▶ _Data in this exercise_:

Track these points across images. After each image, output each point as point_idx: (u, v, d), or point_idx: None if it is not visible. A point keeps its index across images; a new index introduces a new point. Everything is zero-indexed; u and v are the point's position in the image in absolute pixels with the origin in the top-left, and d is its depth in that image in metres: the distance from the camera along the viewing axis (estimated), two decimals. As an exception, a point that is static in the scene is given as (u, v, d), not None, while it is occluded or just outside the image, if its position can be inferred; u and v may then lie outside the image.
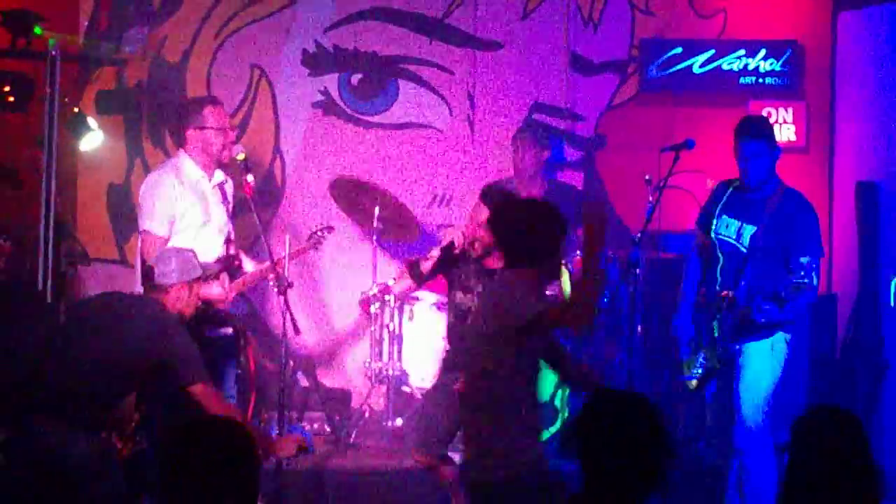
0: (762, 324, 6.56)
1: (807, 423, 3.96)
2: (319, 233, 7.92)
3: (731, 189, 6.88)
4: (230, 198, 7.15)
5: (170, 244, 6.74)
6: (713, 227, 6.84)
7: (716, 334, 6.68)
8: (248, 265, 7.32)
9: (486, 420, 5.23)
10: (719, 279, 6.75)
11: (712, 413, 6.99)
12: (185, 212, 6.90)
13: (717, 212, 6.86)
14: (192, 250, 6.29)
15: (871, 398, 8.02)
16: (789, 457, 3.91)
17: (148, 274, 6.04)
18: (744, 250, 6.67)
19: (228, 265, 7.04)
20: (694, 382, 6.83)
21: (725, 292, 6.63)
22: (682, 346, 6.92)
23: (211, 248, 6.92)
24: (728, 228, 6.77)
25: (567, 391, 7.91)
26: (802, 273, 6.47)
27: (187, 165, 6.99)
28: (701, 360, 6.79)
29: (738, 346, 6.68)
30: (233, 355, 7.18)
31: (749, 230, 6.68)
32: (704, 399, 7.05)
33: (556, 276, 6.13)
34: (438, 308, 8.42)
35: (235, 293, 7.15)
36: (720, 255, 6.78)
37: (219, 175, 7.09)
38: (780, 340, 6.67)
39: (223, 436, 3.63)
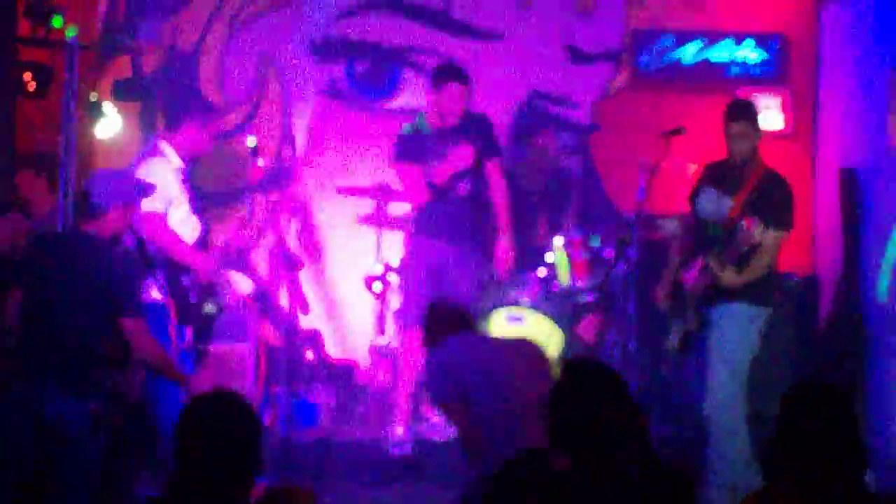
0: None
1: (794, 397, 4.01)
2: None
3: (715, 165, 7.08)
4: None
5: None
6: (697, 200, 7.03)
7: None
8: None
9: None
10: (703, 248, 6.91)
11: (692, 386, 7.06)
12: (175, 198, 6.96)
13: (701, 186, 7.05)
14: (131, 172, 6.45)
15: (852, 378, 8.16)
16: (776, 430, 3.95)
17: (85, 197, 6.01)
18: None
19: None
20: (673, 344, 6.98)
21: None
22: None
23: (193, 229, 7.07)
24: (709, 200, 6.93)
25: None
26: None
27: (173, 155, 7.05)
28: (679, 325, 6.95)
29: (709, 310, 6.81)
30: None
31: (728, 202, 6.83)
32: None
33: None
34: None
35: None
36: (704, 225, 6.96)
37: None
38: (744, 307, 6.79)
39: (225, 408, 3.68)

▶ _Your goal_:
Can the lines from the one with "34: (438, 308, 8.42)" to the end of the records above be quoted exactly, both ends included, with every picture omitted?

▶ _Task answer_:
34: (438, 308, 8.42)
35: (235, 293, 7.15)
36: (720, 255, 6.78)
37: (219, 175, 7.09)
38: (780, 340, 6.67)
39: (223, 436, 3.63)
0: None
1: (794, 397, 4.01)
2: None
3: (715, 165, 7.08)
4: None
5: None
6: (697, 200, 7.03)
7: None
8: None
9: None
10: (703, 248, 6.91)
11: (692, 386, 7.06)
12: (175, 198, 6.96)
13: (701, 186, 7.05)
14: (131, 172, 6.45)
15: (852, 378, 8.16)
16: (776, 430, 3.95)
17: (85, 197, 6.01)
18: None
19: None
20: (673, 344, 6.98)
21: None
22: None
23: (193, 229, 7.07)
24: (709, 200, 6.93)
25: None
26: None
27: (173, 155, 7.05)
28: (679, 325, 6.95)
29: (709, 310, 6.81)
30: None
31: (728, 202, 6.83)
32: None
33: None
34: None
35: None
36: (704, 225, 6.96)
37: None
38: (744, 307, 6.79)
39: (225, 408, 3.68)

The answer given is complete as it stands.